The mechanism claude-code uses to keep the model's context below the "stupid threshold." Internally referred to (per jared-zoneraich's read) as H2A — an async I/O buffer that decouples terminal/reasoning output from what goes back into the model.

Behaviour

  • Triggers around ~92% context fill.
  • Strategy: summarise head and tail, drop the middle (classic "lost-in-the-middle"-aware compression), then continue the loop.
  • Long-term memory is offloaded to the file system via bash — the agent writes markdown notes and re-reads them, rather than keeping everything in-context. Zoneraich predicts every chat UI will ship a sandbox for exactly this reason.
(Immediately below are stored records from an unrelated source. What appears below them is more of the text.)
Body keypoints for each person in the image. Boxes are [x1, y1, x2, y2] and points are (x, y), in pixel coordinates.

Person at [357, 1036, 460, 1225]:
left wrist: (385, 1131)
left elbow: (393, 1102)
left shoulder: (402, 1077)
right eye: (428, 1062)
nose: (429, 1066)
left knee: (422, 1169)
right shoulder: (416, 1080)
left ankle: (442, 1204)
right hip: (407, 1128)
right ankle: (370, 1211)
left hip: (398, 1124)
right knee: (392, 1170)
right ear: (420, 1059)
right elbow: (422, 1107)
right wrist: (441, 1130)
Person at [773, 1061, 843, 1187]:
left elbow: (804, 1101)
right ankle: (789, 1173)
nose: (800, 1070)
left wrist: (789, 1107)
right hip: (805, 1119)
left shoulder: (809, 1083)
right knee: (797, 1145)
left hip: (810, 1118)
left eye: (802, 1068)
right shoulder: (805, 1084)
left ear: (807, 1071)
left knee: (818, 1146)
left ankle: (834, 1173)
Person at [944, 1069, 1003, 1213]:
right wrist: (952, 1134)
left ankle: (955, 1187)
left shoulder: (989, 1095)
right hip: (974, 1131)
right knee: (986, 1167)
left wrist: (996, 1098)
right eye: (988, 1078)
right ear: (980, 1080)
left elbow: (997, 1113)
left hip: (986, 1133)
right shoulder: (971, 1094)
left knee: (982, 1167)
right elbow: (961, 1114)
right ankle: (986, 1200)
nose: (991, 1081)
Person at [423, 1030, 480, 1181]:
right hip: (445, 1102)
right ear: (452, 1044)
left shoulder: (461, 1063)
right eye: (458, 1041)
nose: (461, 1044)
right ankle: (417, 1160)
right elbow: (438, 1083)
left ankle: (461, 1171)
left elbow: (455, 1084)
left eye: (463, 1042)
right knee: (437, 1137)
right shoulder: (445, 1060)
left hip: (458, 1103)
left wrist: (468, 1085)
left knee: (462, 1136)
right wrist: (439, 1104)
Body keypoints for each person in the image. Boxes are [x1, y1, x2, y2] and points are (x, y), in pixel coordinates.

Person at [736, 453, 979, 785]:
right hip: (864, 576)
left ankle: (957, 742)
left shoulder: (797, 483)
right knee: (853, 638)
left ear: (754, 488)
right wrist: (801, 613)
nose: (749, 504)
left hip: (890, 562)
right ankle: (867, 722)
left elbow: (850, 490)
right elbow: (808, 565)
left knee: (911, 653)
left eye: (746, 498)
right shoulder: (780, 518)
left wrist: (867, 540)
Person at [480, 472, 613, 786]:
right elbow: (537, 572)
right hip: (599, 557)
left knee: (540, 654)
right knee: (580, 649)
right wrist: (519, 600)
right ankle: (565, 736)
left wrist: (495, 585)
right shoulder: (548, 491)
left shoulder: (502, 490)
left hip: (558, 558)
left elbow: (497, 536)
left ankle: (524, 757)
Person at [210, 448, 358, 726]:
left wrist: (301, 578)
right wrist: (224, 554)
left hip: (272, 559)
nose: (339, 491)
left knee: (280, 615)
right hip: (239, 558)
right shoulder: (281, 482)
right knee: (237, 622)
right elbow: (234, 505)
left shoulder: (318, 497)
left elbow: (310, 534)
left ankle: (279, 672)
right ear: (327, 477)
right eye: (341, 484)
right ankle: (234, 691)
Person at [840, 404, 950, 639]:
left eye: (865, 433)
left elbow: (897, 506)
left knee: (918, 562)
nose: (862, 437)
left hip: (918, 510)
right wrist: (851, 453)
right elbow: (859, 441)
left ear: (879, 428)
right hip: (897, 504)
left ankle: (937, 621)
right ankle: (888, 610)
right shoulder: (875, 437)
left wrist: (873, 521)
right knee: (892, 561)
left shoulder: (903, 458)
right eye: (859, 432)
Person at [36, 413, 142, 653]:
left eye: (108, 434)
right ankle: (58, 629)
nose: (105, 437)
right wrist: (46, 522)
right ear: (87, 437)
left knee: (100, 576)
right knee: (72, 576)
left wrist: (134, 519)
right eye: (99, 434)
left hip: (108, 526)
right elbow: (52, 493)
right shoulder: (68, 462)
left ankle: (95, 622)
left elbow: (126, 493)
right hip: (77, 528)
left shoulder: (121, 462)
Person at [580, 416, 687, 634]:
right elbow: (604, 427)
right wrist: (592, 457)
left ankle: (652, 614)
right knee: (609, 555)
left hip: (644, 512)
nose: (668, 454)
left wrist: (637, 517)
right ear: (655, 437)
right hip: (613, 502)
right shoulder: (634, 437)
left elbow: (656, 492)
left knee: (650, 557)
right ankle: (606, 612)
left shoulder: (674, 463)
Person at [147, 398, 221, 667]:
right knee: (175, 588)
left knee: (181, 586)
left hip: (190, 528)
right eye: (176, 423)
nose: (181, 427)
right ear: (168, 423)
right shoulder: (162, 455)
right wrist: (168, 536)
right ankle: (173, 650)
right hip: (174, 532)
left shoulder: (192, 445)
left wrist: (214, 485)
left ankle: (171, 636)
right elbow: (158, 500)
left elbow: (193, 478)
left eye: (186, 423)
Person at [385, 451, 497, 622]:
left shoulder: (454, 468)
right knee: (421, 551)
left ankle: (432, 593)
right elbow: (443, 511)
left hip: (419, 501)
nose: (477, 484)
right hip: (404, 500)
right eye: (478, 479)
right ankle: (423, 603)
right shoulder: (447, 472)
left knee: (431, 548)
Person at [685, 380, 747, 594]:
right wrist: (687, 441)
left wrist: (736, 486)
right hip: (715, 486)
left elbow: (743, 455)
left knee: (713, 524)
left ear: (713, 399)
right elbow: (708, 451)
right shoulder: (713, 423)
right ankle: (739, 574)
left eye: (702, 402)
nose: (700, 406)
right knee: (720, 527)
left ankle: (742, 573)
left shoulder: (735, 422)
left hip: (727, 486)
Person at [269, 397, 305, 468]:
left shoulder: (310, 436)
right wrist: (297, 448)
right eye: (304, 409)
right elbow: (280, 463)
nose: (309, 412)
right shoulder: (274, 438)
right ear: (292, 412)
Alternative designs mentioned

  • Amp's handoff — instead of compacting in place, spawn a fresh thread and hand over a hand-written briefing. "Faster than reloading, like switching weapons in Call of Duty." Zoneraich leans toward handoff-style as the winning pattern.
  • Cursor Composer — distilled fast model absorbs some of the compaction burden.

Why it matters

Context is "the boogeyman" of agent design — the claude-code-master-loop only works because something is actively pruning. Compaction is the reason simple loops beat DAGs: DAGs pay their context cost per node; a well-compacted loop amortises it.